++++ INPUT RECORDS ++++

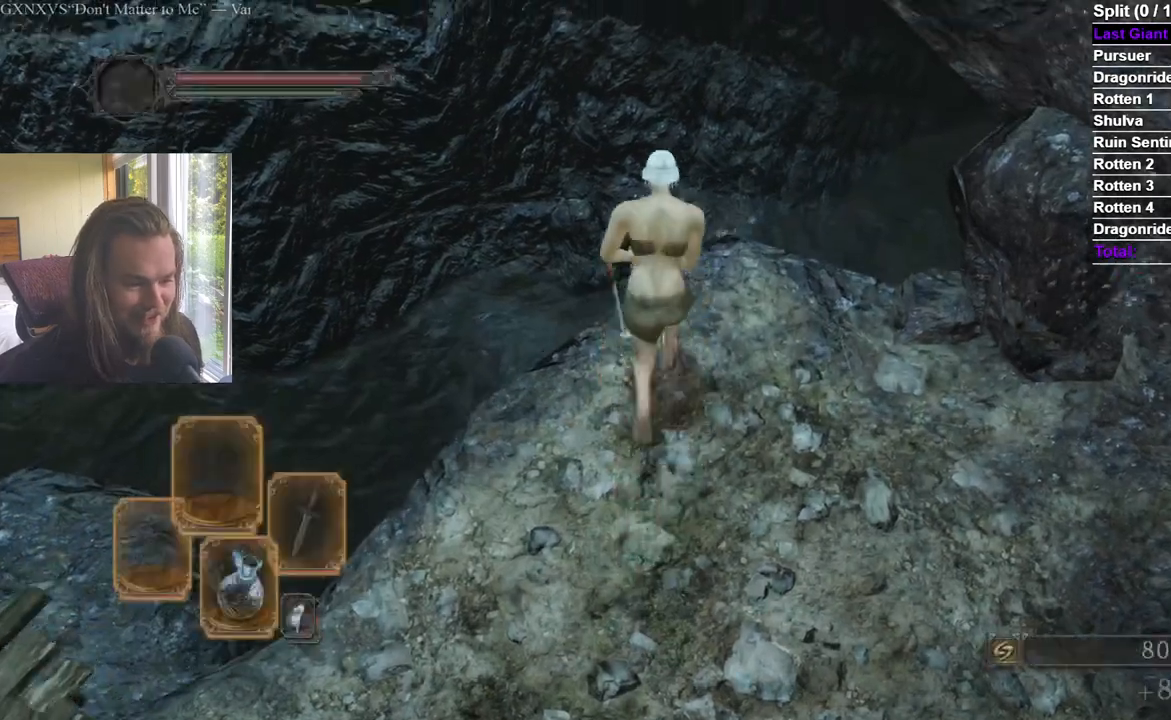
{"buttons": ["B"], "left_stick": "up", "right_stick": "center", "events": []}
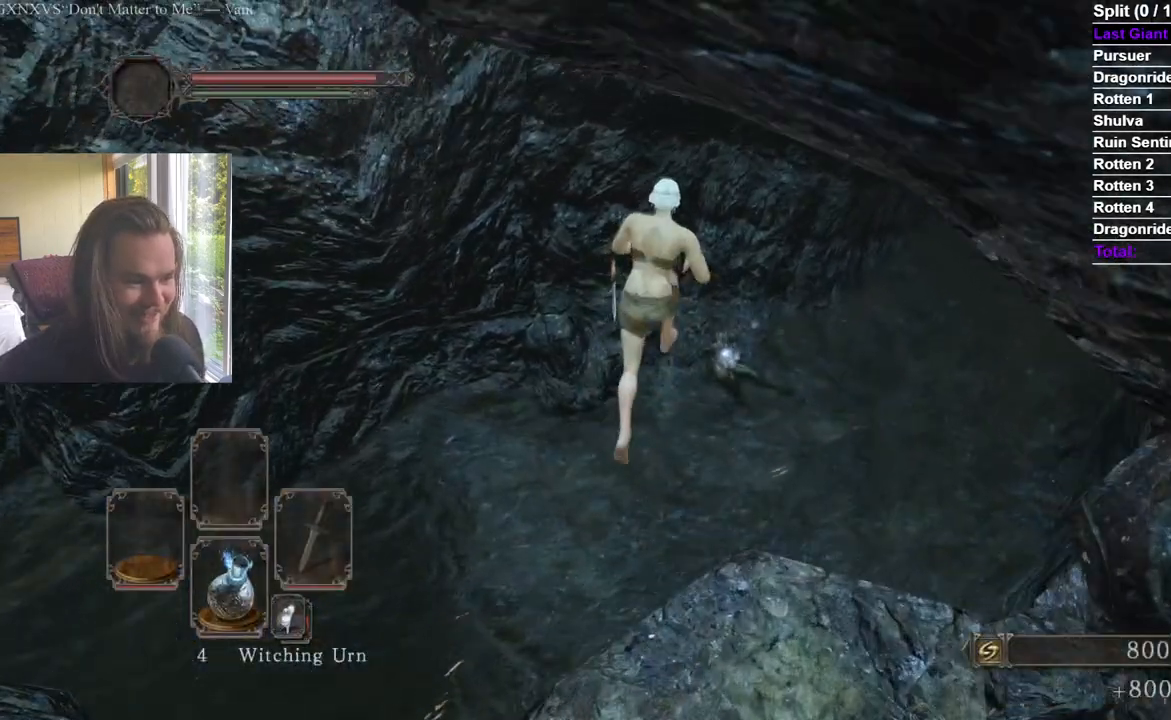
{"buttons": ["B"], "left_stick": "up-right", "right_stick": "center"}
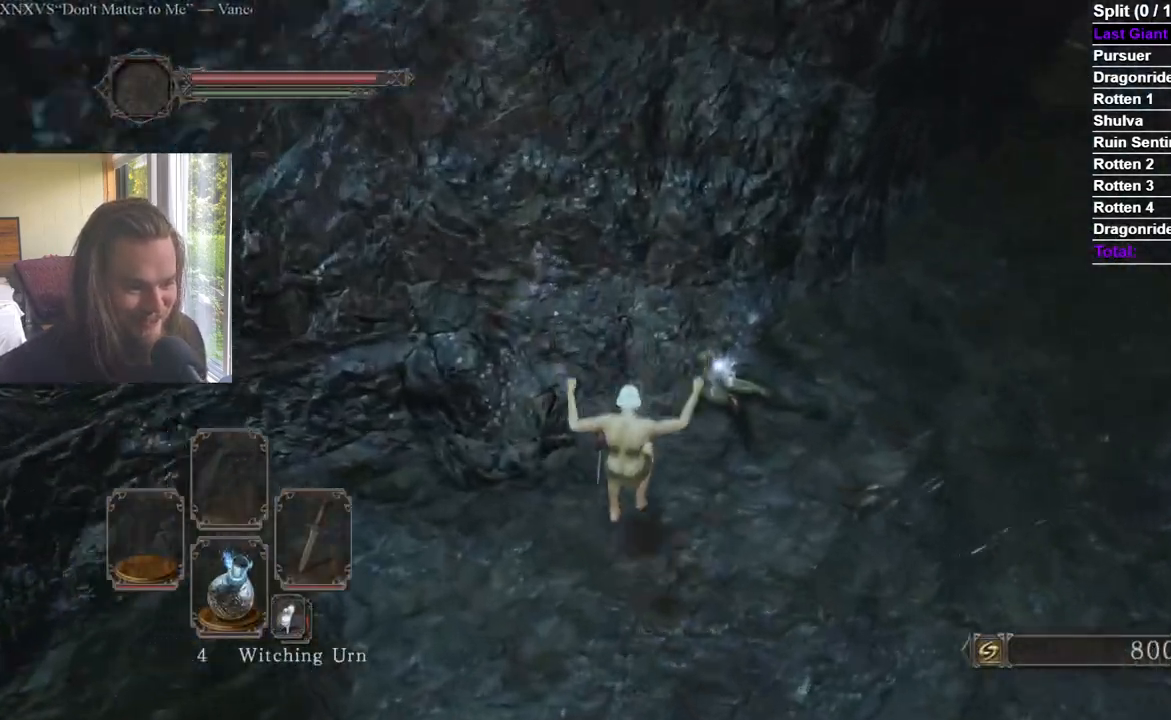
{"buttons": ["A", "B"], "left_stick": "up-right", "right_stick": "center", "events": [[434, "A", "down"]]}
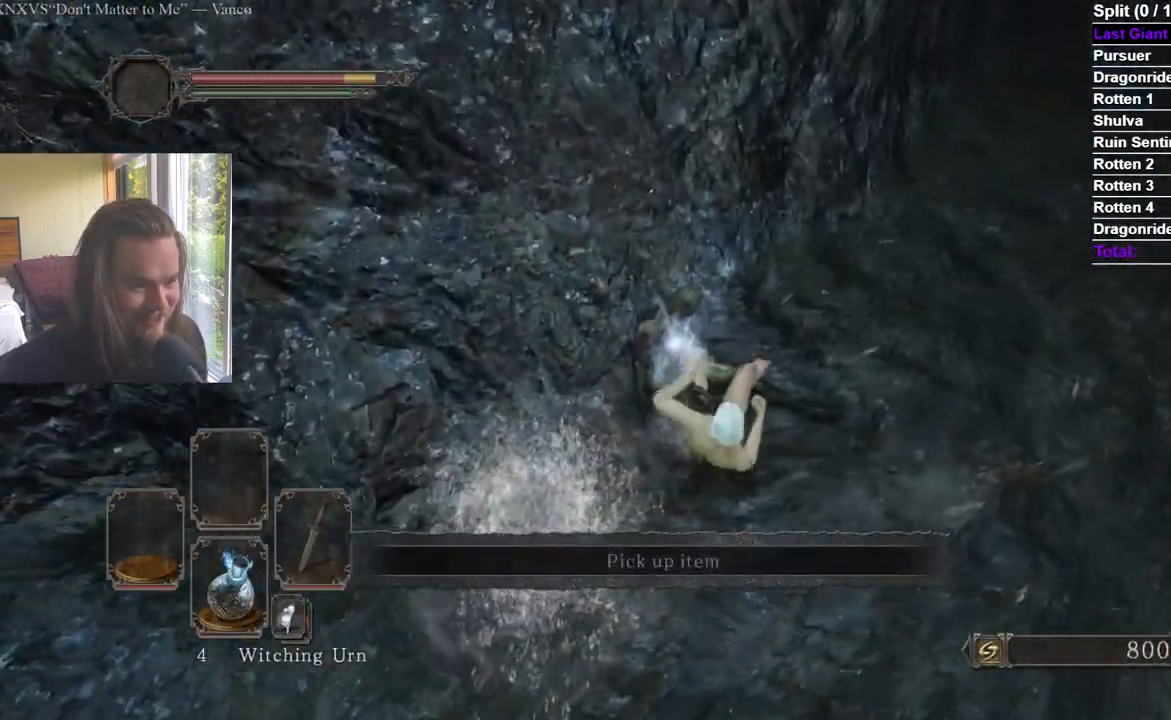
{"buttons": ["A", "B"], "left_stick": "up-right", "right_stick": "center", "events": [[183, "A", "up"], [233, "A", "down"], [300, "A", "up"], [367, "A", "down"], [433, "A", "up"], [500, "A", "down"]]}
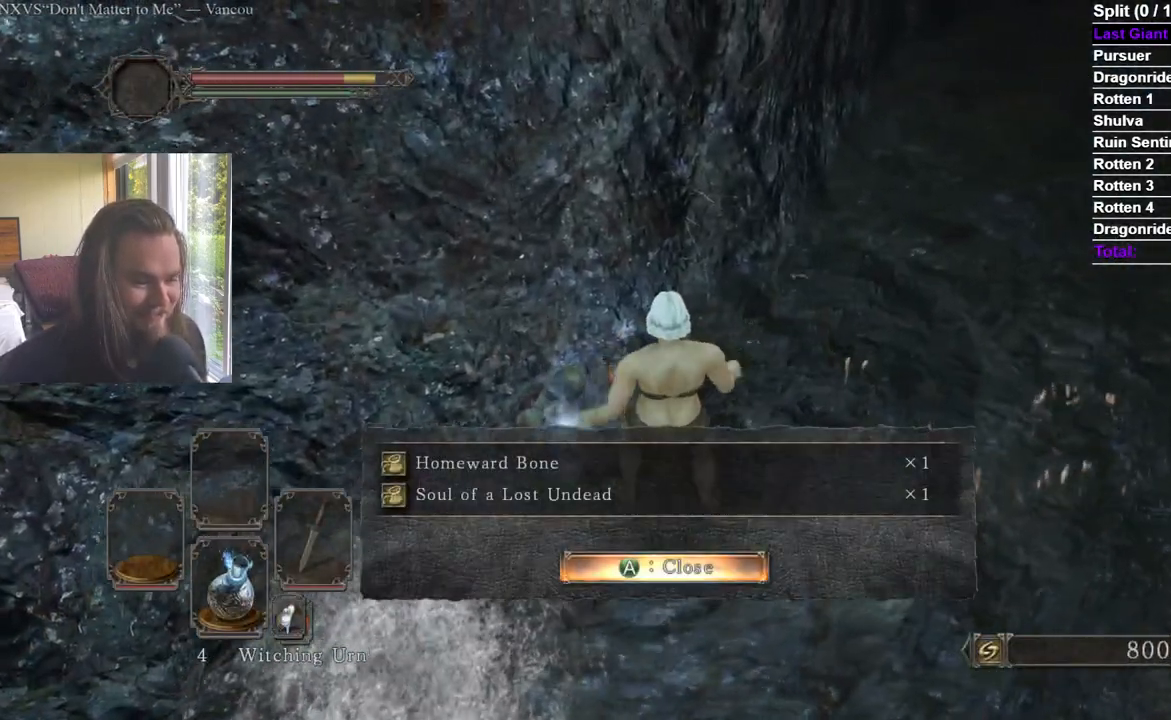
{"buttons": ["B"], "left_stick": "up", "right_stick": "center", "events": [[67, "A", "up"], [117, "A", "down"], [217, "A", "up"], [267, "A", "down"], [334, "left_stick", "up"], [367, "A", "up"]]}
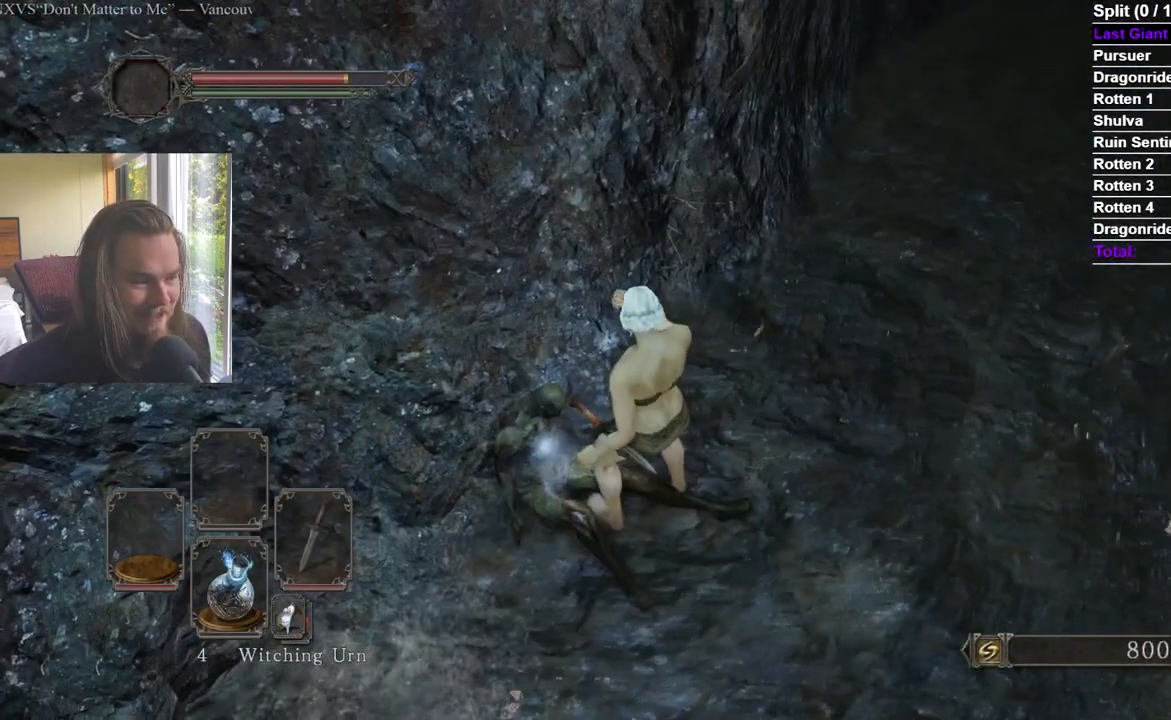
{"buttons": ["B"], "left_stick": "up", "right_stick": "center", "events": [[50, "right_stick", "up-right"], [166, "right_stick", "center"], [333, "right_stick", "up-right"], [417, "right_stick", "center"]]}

++++

◆ TASK STATEMENT: Restate the data word for word while omitting each picture.

◆ ANSWER BOX:
{"buttons": ["B"], "left_stick": "up", "right_stick": "center", "events": []}
{"buttons": ["B"], "left_stick": "up-right", "right_stick": "center"}
{"buttons": ["A", "B"], "left_stick": "up-right", "right_stick": "center", "events": [[434, "A", "down"]]}
{"buttons": ["A", "B"], "left_stick": "up-right", "right_stick": "center", "events": [[183, "A", "up"], [233, "A", "down"], [300, "A", "up"], [367, "A", "down"], [433, "A", "up"], [500, "A", "down"]]}
{"buttons": ["B"], "left_stick": "up", "right_stick": "center", "events": [[67, "A", "up"], [117, "A", "down"], [217, "A", "up"], [267, "A", "down"], [334, "left_stick", "up"], [367, "A", "up"]]}
{"buttons": ["B"], "left_stick": "up", "right_stick": "center", "events": [[50, "right_stick", "up-right"], [166, "right_stick", "center"], [333, "right_stick", "up-right"], [417, "right_stick", "center"]]}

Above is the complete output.